↓

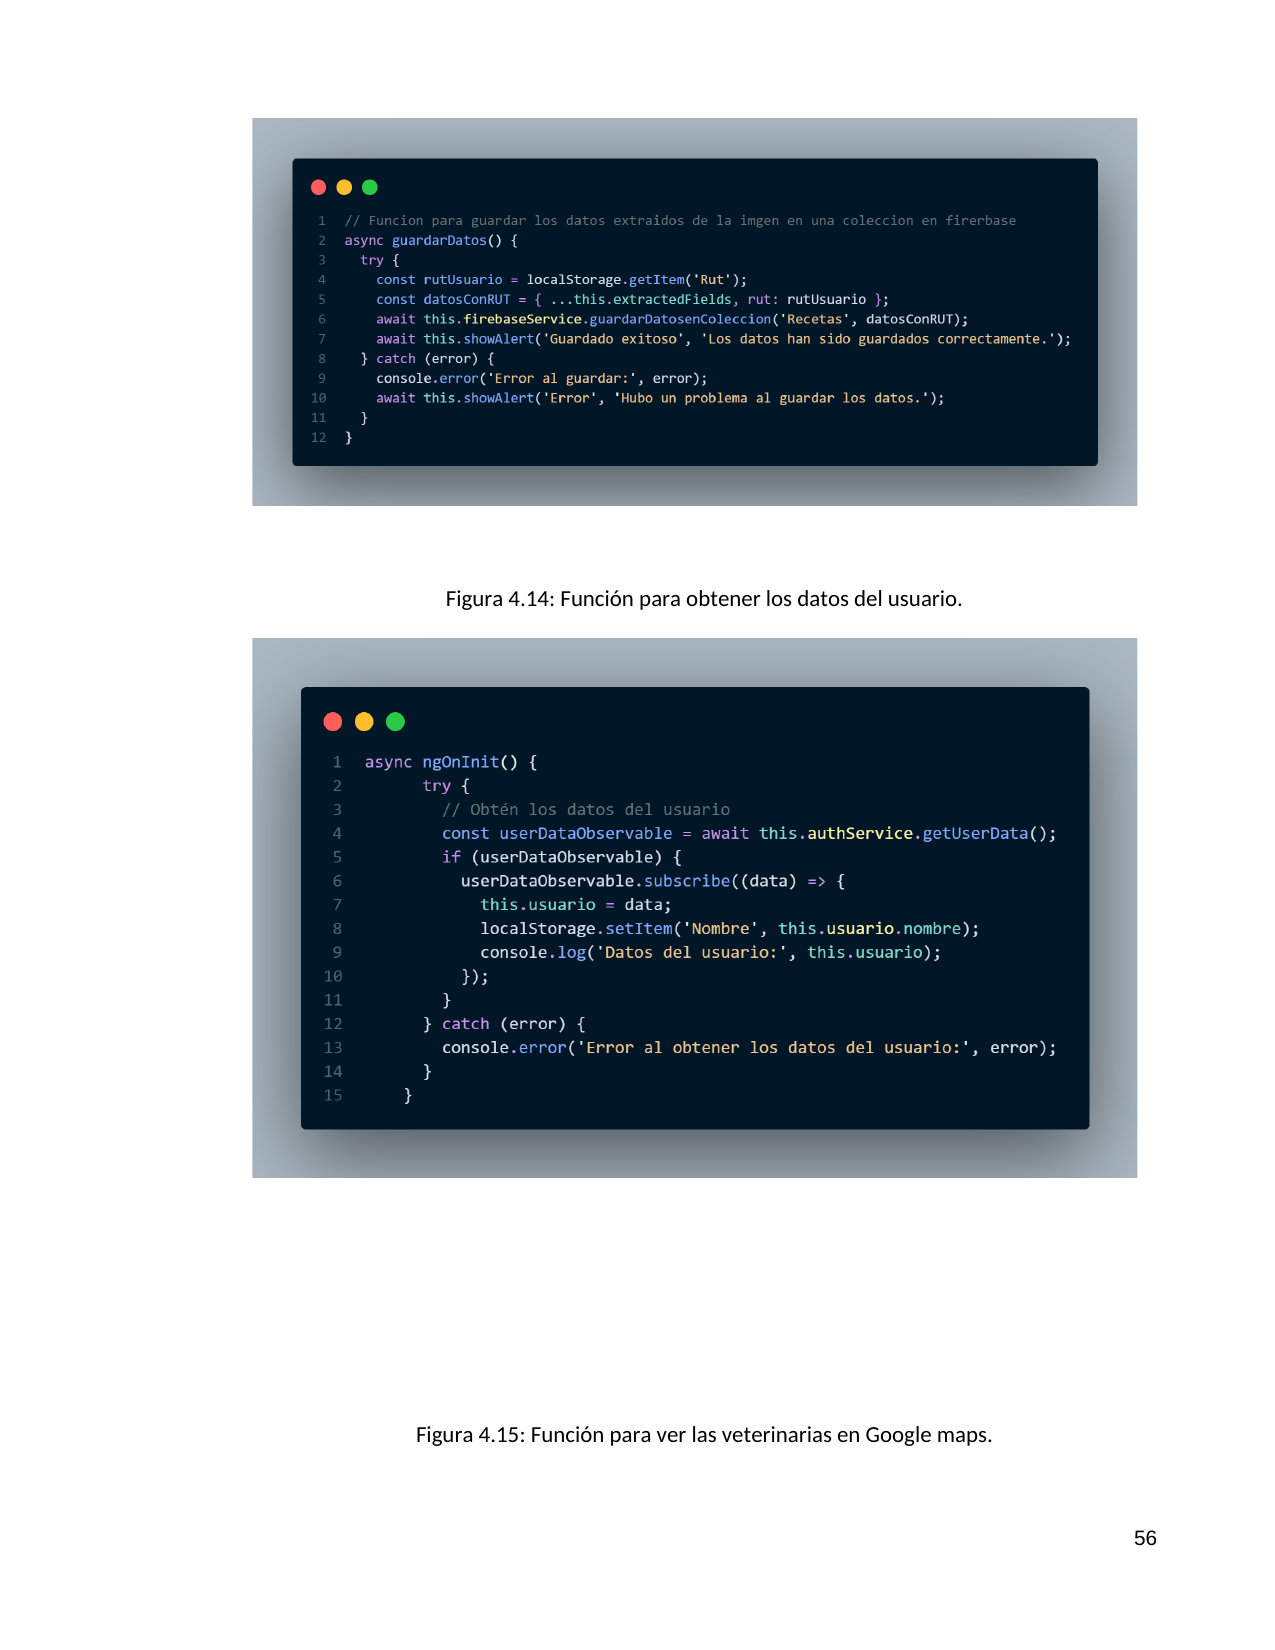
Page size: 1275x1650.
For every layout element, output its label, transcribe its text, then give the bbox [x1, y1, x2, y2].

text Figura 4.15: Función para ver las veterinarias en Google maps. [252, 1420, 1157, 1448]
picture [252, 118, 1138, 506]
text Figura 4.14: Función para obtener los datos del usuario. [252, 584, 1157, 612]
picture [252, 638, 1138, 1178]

↑

▸ **Task objective**: The entries are to be transcribed in full. Their pictures are not.

▸ **Task output**:
Page size: 1275x1650.
For every layout element, output its label, transcribe its text, then give the bbox [x1, y1, x2, y2].

text Figura 4.15: Función para ver las veterinarias en Google maps. [252, 1420, 1157, 1448]
picture [252, 118, 1138, 506]
text Figura 4.14: Función para obtener los datos del usuario. [252, 584, 1157, 612]
picture [252, 638, 1138, 1178]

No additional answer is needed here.